これはいわゆるユニークイベントといったものだろうか。
自分には縁がないと思っていたがまさかいきなり遭遇することになるとは。
そして明らかに重要そうなアイテムをもらってしまい、思わず確認をとるサクラ。
「ほっほっ、サクラさんは自らの危険を顧みずツバキを救って下さった。

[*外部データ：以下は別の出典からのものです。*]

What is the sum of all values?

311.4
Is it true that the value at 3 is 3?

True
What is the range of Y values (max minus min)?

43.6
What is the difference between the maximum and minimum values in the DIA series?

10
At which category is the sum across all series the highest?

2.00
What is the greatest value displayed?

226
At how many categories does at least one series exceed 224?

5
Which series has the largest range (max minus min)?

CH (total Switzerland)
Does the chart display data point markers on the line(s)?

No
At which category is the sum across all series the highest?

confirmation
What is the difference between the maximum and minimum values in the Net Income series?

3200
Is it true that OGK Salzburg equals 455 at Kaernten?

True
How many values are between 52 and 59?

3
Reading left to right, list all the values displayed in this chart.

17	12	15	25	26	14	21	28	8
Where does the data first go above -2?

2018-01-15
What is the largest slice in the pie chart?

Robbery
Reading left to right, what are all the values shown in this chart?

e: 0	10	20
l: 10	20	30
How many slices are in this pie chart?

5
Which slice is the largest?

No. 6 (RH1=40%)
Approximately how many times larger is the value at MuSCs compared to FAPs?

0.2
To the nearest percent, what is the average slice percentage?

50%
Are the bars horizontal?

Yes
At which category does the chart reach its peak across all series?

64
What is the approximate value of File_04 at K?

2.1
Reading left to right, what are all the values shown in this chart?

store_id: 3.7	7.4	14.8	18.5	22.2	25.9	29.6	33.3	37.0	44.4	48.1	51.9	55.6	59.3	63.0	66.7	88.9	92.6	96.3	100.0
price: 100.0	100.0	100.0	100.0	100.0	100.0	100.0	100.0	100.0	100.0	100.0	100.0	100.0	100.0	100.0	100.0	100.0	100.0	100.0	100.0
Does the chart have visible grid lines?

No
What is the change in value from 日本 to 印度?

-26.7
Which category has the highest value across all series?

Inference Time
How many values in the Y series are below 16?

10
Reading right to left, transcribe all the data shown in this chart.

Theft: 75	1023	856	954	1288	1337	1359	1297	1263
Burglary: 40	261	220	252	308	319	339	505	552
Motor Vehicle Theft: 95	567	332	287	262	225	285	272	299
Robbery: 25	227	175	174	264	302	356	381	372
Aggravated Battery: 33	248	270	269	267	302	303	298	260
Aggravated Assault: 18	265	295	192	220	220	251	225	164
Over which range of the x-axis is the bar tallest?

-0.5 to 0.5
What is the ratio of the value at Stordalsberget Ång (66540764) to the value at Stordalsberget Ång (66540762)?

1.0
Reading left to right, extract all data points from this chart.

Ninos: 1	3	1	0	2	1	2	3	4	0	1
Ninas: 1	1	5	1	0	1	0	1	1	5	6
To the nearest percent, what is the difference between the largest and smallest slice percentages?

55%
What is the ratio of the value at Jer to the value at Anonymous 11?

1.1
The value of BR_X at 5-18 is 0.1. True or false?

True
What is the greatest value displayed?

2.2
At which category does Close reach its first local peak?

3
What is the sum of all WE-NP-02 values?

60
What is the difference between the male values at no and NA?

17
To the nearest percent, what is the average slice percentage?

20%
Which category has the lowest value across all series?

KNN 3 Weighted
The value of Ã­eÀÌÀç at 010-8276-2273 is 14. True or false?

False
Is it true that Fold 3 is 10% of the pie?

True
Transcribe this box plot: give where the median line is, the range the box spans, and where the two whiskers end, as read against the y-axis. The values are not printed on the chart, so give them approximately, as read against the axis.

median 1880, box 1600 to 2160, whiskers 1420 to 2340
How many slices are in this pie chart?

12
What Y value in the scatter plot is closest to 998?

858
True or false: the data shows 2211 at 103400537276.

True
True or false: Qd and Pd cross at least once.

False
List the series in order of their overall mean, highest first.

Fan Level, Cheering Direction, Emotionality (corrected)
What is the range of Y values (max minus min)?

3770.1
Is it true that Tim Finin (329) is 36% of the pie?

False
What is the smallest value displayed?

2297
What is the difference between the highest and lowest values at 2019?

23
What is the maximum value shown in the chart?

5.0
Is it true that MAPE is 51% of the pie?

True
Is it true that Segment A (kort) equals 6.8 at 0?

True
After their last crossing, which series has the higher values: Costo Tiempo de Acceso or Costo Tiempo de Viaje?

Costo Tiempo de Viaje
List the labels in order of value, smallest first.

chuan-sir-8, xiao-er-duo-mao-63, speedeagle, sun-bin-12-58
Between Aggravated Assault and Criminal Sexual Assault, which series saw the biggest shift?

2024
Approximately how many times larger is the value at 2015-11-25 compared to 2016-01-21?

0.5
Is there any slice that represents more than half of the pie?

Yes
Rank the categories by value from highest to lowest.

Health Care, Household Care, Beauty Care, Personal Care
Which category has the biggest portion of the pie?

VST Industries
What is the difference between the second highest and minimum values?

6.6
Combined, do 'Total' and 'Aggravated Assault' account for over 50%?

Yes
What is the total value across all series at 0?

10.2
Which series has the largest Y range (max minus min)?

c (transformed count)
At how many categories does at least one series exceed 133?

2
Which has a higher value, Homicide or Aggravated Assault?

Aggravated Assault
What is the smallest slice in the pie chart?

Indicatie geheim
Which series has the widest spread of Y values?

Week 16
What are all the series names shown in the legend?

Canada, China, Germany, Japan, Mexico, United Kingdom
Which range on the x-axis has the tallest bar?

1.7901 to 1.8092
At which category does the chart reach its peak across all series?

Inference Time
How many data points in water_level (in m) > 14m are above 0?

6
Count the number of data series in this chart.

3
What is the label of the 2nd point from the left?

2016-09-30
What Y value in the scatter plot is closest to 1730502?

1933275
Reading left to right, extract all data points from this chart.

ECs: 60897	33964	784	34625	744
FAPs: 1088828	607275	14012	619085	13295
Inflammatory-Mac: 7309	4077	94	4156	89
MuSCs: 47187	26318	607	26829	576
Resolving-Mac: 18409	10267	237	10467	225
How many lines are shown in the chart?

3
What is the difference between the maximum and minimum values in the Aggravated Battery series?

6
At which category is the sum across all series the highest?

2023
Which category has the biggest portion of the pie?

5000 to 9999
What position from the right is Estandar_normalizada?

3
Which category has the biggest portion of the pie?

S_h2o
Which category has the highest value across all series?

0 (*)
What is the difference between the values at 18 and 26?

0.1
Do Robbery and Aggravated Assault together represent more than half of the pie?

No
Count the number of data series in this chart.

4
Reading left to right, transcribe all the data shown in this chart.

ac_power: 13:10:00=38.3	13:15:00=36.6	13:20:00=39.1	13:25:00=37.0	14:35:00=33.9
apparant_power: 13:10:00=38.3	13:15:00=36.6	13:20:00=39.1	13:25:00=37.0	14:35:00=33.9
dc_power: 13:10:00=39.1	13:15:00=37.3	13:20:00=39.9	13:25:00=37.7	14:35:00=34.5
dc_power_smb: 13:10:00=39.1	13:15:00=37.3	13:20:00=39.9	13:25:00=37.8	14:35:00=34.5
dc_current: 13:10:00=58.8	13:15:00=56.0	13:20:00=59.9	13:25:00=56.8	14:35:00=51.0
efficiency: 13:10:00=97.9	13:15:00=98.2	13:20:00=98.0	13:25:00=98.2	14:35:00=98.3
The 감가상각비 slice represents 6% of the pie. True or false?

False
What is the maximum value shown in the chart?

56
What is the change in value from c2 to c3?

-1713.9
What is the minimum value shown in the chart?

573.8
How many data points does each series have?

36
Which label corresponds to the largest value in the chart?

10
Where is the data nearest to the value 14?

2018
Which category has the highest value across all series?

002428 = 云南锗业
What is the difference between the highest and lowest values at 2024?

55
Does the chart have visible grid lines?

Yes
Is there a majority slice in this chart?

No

理由はそれだけで十分です」
転移ポイントがあることで気になったことを確認する。
どうやらコボルトの里は人間の街と同じ扱いになるらしい。
ということはウタマルもここに連れて来られるのでは?
「あの、私の家族をここに連れて来てもいいですか?」
「ええ構いませんよ」
ヤナギから許可をもらったサクラは早速一度ホームに戻る。
「ウタマル、お出かけするよ」
サクラはウタマルを連れ再びコボルトの里に戻る。
「キャン!」
「ワフッ!」
ウタマルとツバキが挨拶をする。
「ほう、家族というのは我らの兄弟でしたか」
同じ柴犬ということもあり、ウタマルは無事コボルトたちに受け入れられたようだ。
早速仲良くなったウタマルとツバキが追いかけっこをして遊んでいる。
「サクラさん、もしよろしければ彼にも通行証を渡しましょう」
「いいんですか?」
「ええ、彼だけでもここに来られるようになればサクラさんも安心でしょう」
ヤナギの思わぬ提案に驚くサクラ。
確かにサクラが街の外に出たりログアウトしている間ウタマルは1人きりだ。
それを解消できるのはうれしい。
サクラはヤナギの提案を受け、ウタマルも通行証をもらうことになった。
「キャン!」
ウタマルの首輪に小さな木札が付けられる。
これで今後はウタマルも自由にコボルトの里に来られるようになった。